'''
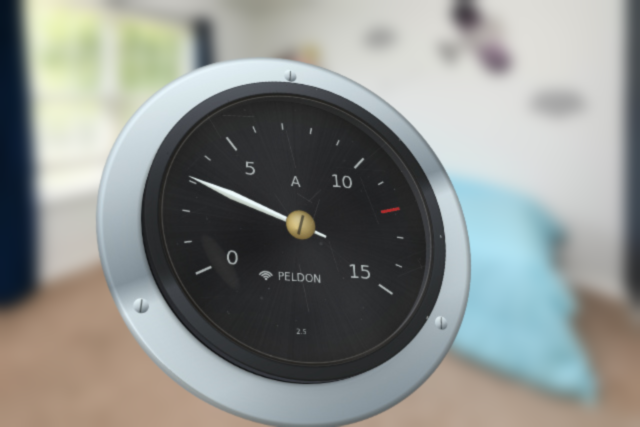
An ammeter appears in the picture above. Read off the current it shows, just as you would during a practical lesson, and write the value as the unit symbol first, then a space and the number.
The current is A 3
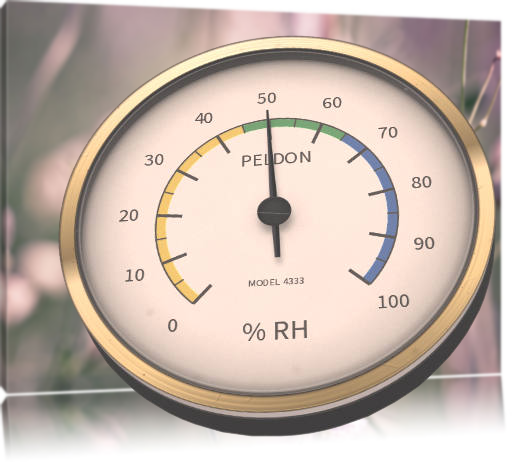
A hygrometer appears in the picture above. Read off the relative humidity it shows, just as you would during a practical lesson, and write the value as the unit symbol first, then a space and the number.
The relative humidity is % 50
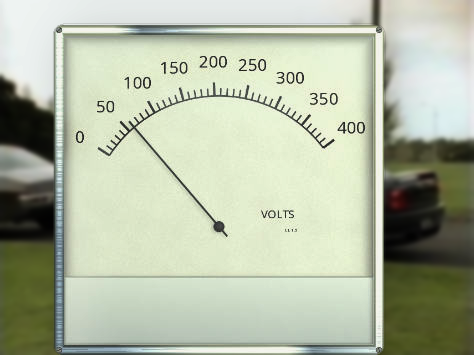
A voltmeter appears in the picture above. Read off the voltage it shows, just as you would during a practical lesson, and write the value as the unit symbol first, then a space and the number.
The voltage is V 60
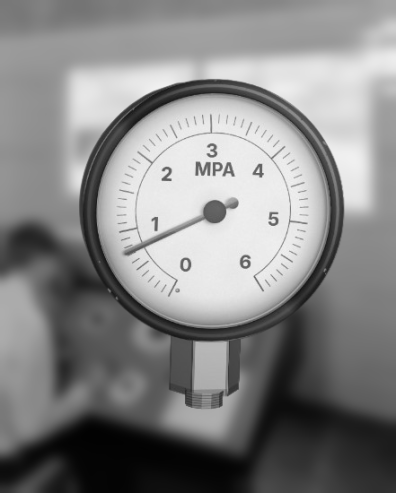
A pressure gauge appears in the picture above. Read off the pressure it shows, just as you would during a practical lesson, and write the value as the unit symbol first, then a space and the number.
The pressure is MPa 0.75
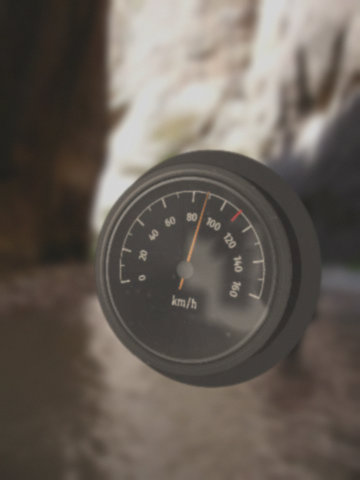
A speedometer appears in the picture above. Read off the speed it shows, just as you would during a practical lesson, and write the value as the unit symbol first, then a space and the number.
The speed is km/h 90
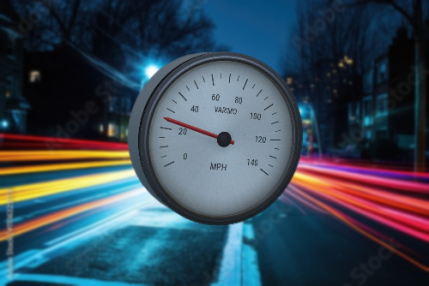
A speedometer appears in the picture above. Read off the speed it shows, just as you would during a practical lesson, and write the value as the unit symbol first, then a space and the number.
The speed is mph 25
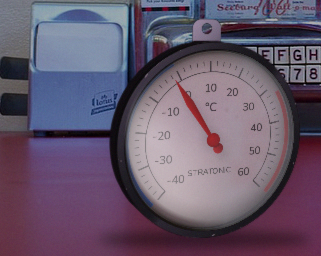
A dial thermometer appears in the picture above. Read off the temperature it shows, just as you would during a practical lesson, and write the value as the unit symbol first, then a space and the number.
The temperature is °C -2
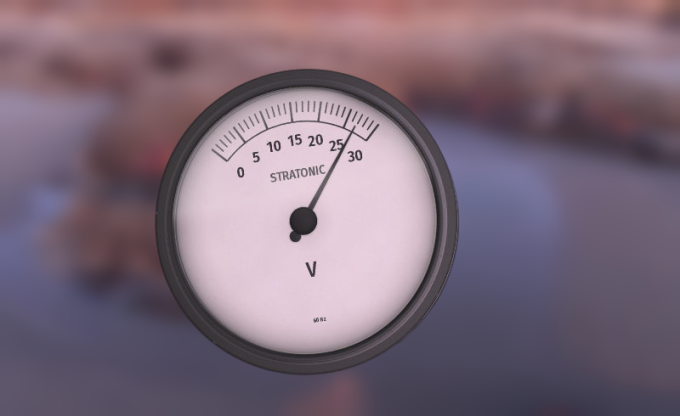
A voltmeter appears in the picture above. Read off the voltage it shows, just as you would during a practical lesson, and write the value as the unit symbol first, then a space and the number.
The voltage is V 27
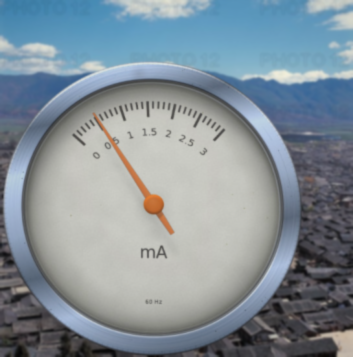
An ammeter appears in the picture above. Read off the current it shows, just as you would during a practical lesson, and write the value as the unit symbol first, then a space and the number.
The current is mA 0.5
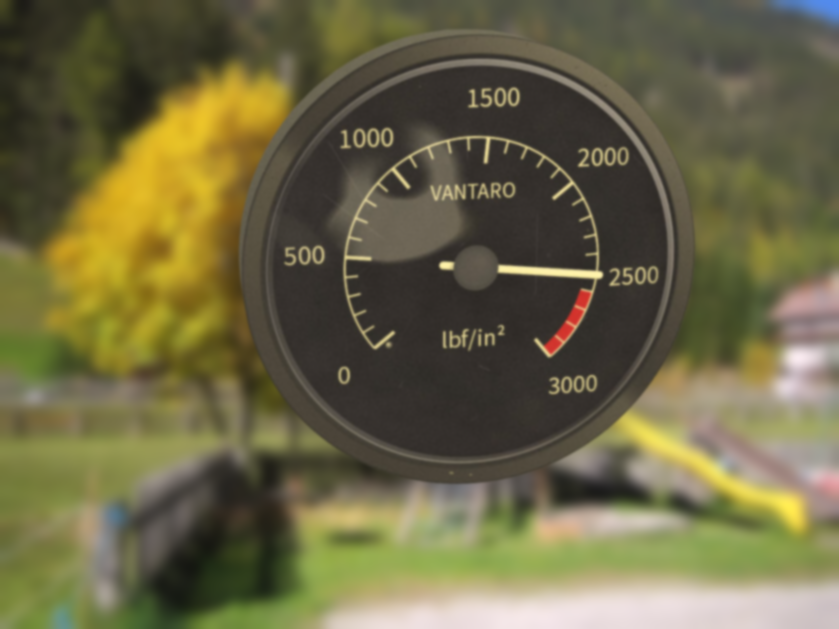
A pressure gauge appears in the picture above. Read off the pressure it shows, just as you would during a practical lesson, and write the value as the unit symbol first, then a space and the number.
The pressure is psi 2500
'''
'''
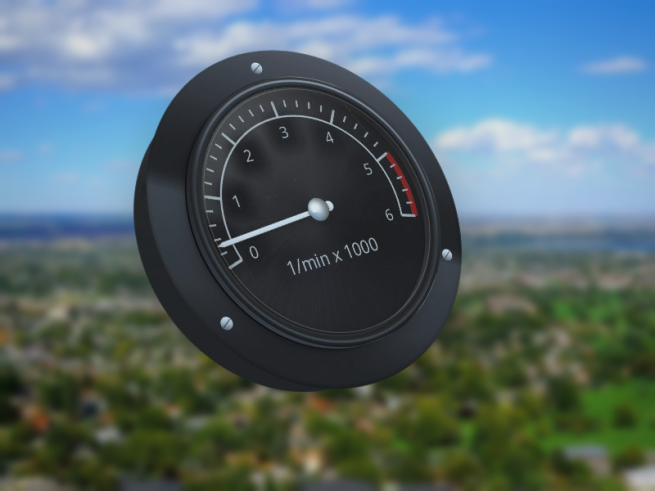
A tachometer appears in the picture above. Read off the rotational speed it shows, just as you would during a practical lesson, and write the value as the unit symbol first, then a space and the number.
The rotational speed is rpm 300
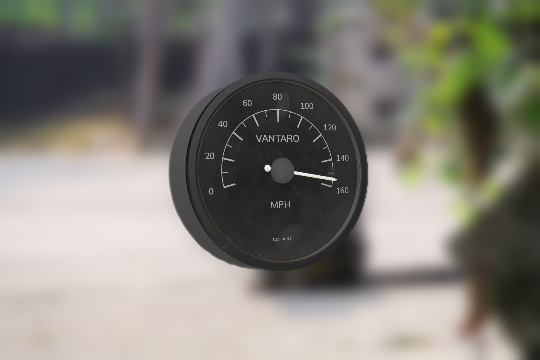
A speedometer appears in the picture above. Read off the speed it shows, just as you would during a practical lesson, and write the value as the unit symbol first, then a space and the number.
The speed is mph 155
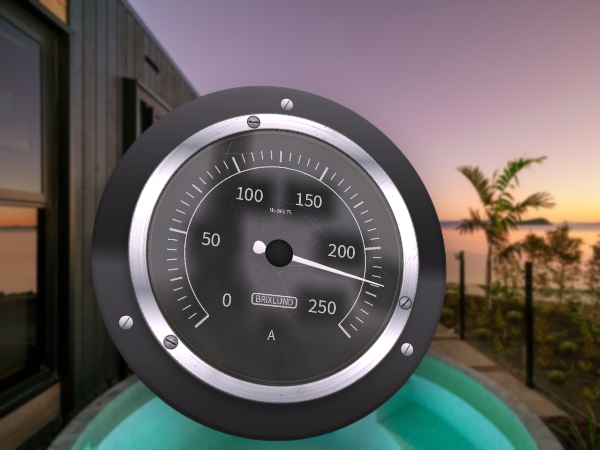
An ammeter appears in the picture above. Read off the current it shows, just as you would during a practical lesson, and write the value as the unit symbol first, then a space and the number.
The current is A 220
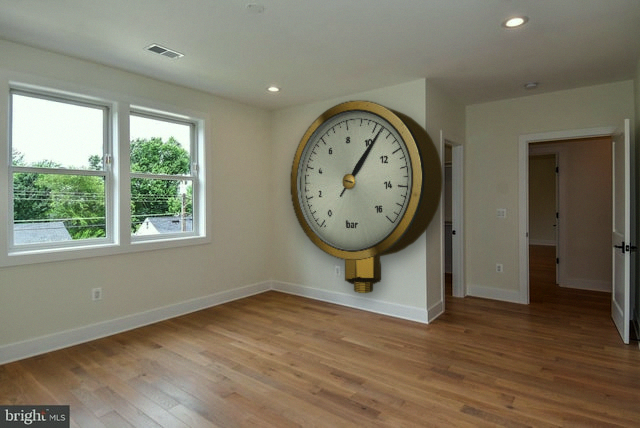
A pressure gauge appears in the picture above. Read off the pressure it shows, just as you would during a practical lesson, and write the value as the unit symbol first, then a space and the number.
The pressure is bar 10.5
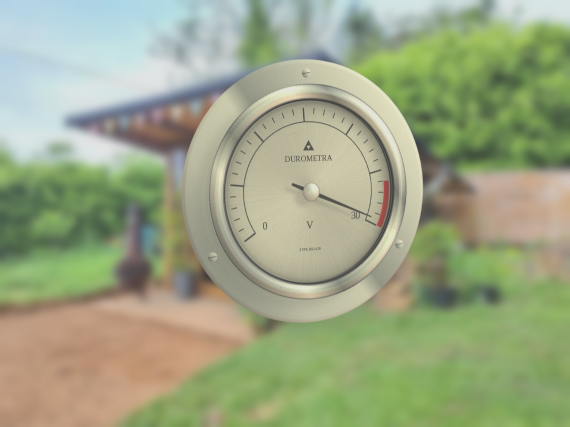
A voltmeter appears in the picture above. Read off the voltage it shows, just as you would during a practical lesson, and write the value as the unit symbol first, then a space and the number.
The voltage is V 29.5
'''
'''
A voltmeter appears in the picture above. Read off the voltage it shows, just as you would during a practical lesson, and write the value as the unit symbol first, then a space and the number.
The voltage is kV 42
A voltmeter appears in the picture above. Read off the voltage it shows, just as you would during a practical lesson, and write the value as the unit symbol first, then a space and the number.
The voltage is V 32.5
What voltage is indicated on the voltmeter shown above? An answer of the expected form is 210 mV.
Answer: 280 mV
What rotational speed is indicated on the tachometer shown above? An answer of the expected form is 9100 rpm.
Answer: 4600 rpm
'''
### INSTRUCTIONS TO FOLLOW
Pull out every line in the records above that contains the word "shown".

### RESPONSE TO THIS TASK
What voltage is indicated on the voltmeter shown above? An answer of the expected form is 210 mV.
What rotational speed is indicated on the tachometer shown above? An answer of the expected form is 9100 rpm.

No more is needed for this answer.